─── Supplied records

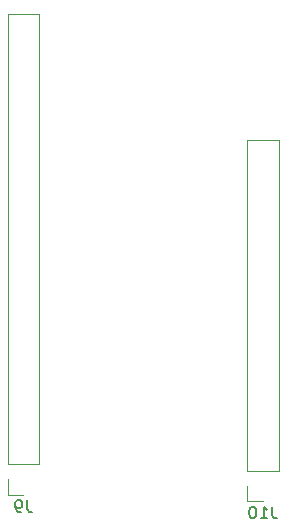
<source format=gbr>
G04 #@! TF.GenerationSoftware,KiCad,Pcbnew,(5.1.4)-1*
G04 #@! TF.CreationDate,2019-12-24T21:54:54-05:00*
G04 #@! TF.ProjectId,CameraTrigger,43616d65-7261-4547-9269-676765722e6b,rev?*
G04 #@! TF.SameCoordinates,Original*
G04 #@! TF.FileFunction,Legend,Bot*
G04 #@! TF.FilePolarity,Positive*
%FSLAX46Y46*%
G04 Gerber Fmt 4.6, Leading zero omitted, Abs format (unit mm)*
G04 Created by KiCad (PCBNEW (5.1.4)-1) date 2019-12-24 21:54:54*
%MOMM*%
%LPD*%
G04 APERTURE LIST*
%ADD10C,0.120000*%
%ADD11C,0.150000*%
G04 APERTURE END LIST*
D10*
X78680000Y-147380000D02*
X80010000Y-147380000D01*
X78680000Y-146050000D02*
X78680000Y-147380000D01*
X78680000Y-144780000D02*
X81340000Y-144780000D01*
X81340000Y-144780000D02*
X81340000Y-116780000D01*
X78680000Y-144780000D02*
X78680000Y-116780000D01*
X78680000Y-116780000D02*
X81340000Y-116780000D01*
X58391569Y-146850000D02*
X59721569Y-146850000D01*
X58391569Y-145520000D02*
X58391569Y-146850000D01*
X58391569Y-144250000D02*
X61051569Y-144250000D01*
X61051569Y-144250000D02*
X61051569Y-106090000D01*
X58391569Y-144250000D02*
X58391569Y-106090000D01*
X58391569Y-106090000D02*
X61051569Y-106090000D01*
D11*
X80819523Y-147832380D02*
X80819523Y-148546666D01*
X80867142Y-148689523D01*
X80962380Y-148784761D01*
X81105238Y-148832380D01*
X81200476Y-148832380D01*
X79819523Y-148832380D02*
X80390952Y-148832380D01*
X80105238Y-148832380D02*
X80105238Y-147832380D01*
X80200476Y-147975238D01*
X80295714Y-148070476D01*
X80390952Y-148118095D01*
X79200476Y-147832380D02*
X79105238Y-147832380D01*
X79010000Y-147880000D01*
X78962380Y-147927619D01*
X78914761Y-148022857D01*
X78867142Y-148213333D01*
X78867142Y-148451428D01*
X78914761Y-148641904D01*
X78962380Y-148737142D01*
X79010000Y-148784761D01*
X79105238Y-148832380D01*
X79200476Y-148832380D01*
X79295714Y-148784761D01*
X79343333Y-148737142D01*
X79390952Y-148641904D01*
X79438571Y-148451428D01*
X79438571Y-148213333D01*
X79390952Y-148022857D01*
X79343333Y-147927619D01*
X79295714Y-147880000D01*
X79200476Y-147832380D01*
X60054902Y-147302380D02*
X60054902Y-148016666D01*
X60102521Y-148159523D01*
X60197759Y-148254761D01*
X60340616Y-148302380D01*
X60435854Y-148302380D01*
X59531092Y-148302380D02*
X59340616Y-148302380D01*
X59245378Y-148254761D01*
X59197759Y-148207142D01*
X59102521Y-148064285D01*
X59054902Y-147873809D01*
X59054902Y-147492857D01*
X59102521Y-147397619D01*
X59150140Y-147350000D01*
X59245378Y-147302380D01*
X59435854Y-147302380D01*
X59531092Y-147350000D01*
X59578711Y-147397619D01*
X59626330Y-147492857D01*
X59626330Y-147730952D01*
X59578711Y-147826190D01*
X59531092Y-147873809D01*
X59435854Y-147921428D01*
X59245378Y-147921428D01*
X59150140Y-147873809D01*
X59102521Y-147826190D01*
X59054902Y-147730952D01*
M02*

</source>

──────
─── Supplied records

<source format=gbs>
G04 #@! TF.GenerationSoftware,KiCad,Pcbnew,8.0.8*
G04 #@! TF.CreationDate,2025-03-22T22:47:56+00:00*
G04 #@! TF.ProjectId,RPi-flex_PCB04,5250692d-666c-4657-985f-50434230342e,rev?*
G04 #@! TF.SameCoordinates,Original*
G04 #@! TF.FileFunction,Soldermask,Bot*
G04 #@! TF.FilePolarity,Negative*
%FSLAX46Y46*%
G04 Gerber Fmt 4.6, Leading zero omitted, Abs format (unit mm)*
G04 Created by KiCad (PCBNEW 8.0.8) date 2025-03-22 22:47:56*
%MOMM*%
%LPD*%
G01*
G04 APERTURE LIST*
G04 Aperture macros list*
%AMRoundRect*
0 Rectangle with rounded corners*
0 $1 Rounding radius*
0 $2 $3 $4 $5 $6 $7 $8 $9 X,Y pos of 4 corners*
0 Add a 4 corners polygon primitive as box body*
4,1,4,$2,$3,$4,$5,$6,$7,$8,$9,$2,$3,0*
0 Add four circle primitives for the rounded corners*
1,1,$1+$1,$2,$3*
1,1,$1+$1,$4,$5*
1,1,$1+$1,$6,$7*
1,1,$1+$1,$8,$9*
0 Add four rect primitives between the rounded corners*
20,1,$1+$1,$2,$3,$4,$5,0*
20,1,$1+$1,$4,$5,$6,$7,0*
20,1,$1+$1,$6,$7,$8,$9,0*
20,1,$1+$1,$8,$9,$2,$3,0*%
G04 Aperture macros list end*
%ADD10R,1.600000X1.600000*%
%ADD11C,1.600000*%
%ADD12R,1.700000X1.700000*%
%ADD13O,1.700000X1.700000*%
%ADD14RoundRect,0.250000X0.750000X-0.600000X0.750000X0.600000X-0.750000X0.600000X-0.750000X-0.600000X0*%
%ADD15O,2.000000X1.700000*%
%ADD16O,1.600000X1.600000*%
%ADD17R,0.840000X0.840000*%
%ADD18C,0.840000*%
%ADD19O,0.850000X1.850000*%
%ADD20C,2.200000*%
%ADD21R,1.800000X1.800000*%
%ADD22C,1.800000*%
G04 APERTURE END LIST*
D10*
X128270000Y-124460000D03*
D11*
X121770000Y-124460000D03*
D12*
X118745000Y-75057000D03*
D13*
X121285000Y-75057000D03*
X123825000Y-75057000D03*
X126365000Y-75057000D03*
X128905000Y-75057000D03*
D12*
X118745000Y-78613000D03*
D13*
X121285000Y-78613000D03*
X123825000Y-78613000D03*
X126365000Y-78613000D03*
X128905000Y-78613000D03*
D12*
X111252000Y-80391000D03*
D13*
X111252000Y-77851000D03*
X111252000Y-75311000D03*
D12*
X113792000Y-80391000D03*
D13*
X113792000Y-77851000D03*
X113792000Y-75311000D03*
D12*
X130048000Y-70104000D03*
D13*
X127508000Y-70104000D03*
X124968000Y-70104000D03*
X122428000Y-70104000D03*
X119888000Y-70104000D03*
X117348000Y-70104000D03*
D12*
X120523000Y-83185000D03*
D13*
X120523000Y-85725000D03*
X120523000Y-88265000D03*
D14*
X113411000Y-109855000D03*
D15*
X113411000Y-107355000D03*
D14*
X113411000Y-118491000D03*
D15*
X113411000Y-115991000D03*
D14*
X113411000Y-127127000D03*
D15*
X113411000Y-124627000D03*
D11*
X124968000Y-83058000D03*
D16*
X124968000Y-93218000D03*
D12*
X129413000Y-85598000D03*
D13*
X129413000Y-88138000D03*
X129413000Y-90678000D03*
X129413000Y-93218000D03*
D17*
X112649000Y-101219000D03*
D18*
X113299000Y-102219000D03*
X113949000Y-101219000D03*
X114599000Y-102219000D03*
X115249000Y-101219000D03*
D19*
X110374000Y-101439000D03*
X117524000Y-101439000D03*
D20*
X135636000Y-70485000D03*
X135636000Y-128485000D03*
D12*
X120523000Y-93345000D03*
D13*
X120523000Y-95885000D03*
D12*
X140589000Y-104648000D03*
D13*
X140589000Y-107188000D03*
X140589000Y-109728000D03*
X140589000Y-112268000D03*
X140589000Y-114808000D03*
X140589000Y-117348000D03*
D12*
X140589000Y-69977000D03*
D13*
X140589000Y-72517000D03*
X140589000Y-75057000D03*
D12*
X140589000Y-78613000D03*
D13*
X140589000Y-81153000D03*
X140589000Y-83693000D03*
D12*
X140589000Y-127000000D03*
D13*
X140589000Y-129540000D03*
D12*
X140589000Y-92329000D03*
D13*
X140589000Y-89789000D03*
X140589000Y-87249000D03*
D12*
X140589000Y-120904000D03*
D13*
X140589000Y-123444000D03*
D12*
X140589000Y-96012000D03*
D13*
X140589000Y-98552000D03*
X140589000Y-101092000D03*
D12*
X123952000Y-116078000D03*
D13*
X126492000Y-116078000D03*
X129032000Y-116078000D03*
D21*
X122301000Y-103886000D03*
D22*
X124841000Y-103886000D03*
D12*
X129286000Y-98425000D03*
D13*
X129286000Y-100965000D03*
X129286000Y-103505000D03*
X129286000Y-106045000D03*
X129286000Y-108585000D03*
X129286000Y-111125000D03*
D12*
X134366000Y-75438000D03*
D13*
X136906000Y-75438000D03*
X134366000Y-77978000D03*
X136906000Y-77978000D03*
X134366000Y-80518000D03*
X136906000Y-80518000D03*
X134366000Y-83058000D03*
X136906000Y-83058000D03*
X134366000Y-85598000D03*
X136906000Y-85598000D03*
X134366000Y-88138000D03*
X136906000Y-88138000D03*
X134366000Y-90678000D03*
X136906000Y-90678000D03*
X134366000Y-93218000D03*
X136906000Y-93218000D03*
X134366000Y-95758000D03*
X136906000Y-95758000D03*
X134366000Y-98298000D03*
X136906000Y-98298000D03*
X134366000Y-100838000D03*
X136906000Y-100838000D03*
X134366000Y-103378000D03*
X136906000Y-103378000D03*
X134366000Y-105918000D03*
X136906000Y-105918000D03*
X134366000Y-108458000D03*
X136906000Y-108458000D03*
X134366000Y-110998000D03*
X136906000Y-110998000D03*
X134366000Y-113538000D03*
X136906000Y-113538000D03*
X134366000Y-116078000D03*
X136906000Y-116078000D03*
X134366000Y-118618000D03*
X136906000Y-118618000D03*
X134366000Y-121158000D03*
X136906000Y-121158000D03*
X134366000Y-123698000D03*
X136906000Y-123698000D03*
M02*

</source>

──────

*Problem:* Beginning with the line that has "X134366000Y-98298000D03*" and ending with the line that has "X136906000Y-116078000D03*", set down the lines above exactly and include no others.

*Problem solution:*
X134366000Y-98298000D03*
X136906000Y-98298000D03*
X134366000Y-100838000D03*
X136906000Y-100838000D03*
X134366000Y-103378000D03*
X136906000Y-103378000D03*
X134366000Y-105918000D03*
X136906000Y-105918000D03*
X134366000Y-108458000D03*
X136906000Y-108458000D03*
X134366000Y-110998000D03*
X136906000Y-110998000D03*
X134366000Y-113538000D03*
X136906000Y-113538000D03*
X134366000Y-116078000D03*
X136906000Y-116078000D03*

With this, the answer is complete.